L'émigration du Prophète Alayhi Salat Wa Salam (6).

Publié le par Rappel Fissabilillah.

3. Sourakah ibn Mâlik rejoignit le Prophète (Alayhi Salat Wa Salam) et Abou Bakr. A cet égard, il dit : « Pendant que j’étais assis dans l’un des conseils de ma tribu, Banî Madlaj, un homme arriva et, nous surplombant puisque nous étions assis, dit : « Ô Sourakah, j’ai vu des silhouettes sur la côte. Je pense que c’est Mohammad et ses compagnons ! ». Je sus aussitôt que c’était eux, mais lui répondis : « Non ; ce ne sont pas eux. Tu as plutôt vu tel et tel qui sont partis devant nous ».
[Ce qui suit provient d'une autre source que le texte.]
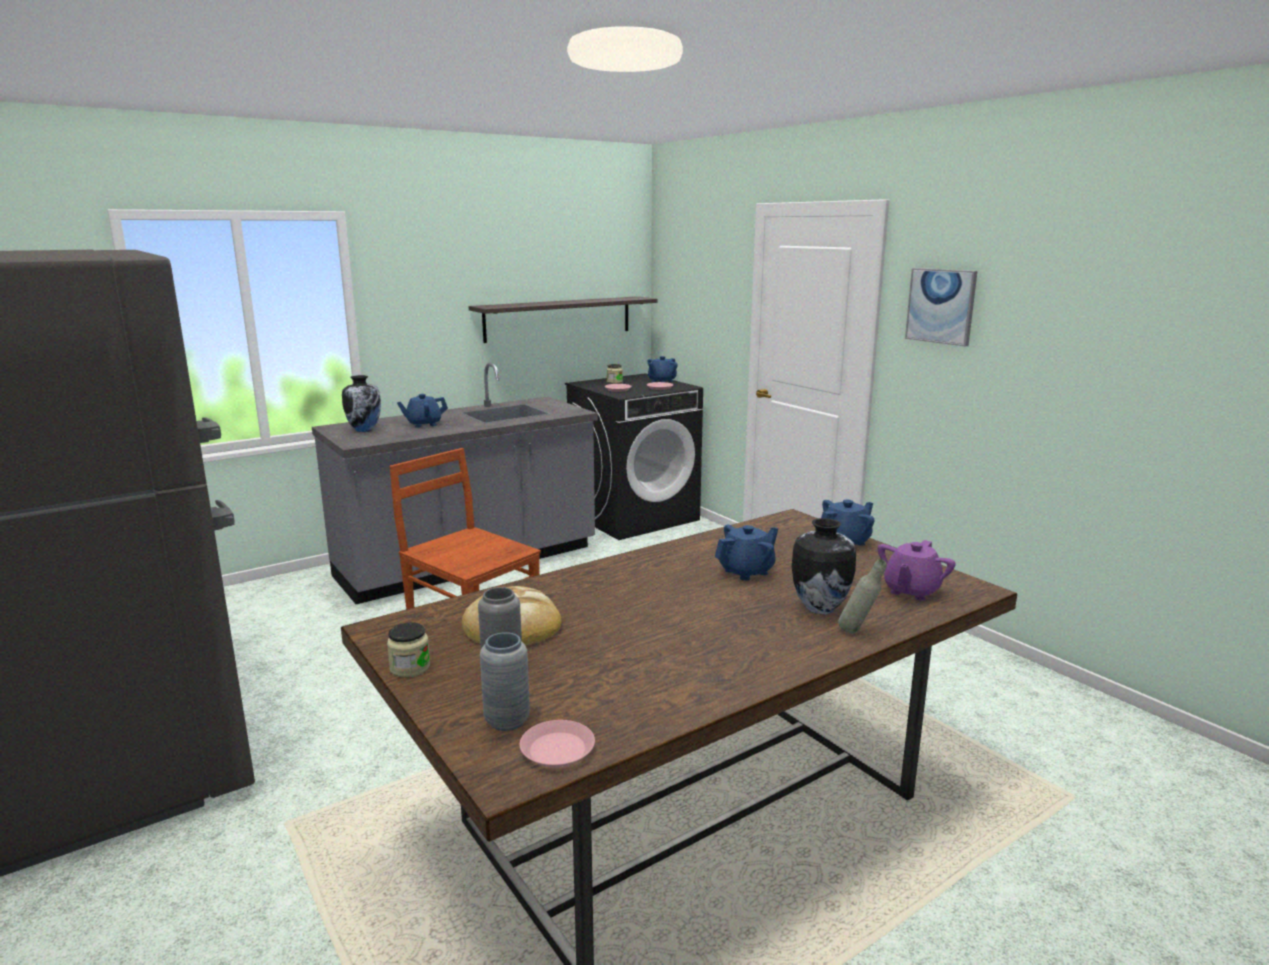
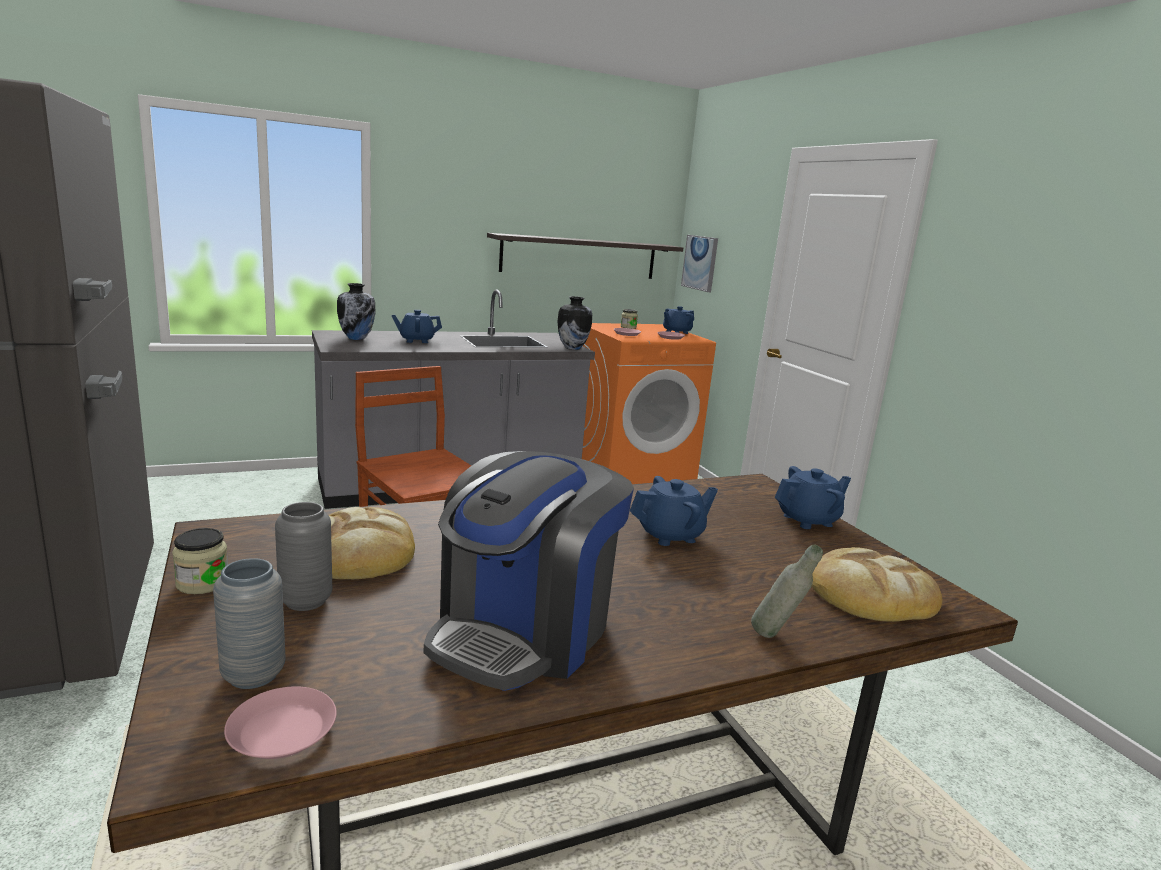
camera: 10 degrees right, 0 degrees up
black washing machine [565,373,703,540] -> orange washing machine [582,323,716,484]
vase [792,518,856,614] -> vase moved to [557,296,592,350]
purple teapot [878,540,956,601] -> bread [812,547,942,622]
picture [905,268,977,347] -> picture moved to [681,235,718,292]
none -> coffee machine [424,451,634,691]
Ensuite, je restai pendant une heure au conseil avant de me lever pour rentrer chez moi. Je dis à ma captive de me sortir mon cheval qui se trouvait derrière une butte de terre, sous sa garde. Je pris ma lance, sortis par l’arrière de la maison et, marchant, me mis à planifier mon voyage jusqu’au cheval que j’enfourchai. Celui-ci me transporta au point de m’emmener à proximité d’eux et ensuite trébuchant, me désarçonna.

 

Me relevant, je me dépêchai de mettre la main sur mon carquois. J’en sortis ensuite mes baguettes que je consultai. Tomberais-je sur la bonne baguette ou sur la mauvaise ? Ce fut celle que je détestais qui sortit. Alors, je remontai à cheval, désobéissant aux baguettes.

 

Je m’approchai et m’approchai encore au point d’entendre le Prophète (Alayhi Salat Wa Salam) réciter le Coran. A ce que je voyais, lui ne se retournait guère, mais Abou Bakr quant à lui se retournait très souvent.

 

Par la suite, les pattes de mon cheval s’enlisèrent dans le sable jusqu’aux genoux et me voilà encore désarçonné. Je rabrouai l’animal et me relevai, mais c’est à peine si celui-ci avait sorti ses pattes. Lorsqu’il y fut parvenu, il en résulta un nuage de poussière montant vers le ciel comme de la fumée. Je consultai encore mes baguettes et celle que je détestais sortit de nouveau. Alors, me détournant de tout cela, j’interpellai prudemment les gens que je poursuivais et les voilà qui s’arrêtèrent. Je me remis en scelle et ensuite pus les rejoindre.

 

J’avais l’intime conviction lorsqu’on me retenait en prison pour m’empêcher de les suivre, que la cause du Messager d’Allah triompherait. Je dis à celui-ci : « Ta tribu amis ta tête à prix ». Je les informai de ce que les gens leur voulaient et leur offris des provisions de route.

 

Toutefois, ils ne m’informèrent ni ne me posèrent des questions. Le Prophète (Alayhi Salat Wa Salam) se contenta de dire : « Il vaut mieux que tu t’éloignes de nous ». Je lui demandai de m’écrire des versets. Alors, Il ordonna à Amir ibn Fouhayra de le faire et celui-ci le fit sur un morceau de peau de bête ».

 

Dans un certain rapport, Abou Bakr dit : « Nous nous mîmes en route. Les gens nous cherchaient et personne d’autre que Sourâkah ibn Mâlik ibn Jaacham ne parvint à nous rattraper, monté sur son cheval. Alors, je dis : « Quelqu’un nous rattrape ! Ô Messager d’Allah ! » Il dit : « Ne t’afflige pas, Allah est avec nous » (Sourate Le Repentir :40).

 

 

Souraqah s’en retourna. Il trouva sur son chemin des gens qui cherchaient toujours et leur dit : « J’ai déjà fouillé les parages et vous informe qu’il n’y a rien ». Ainsi, le jour il s’activait en la faveur des recherchés et la nuit servait de gardien à ceux-ci.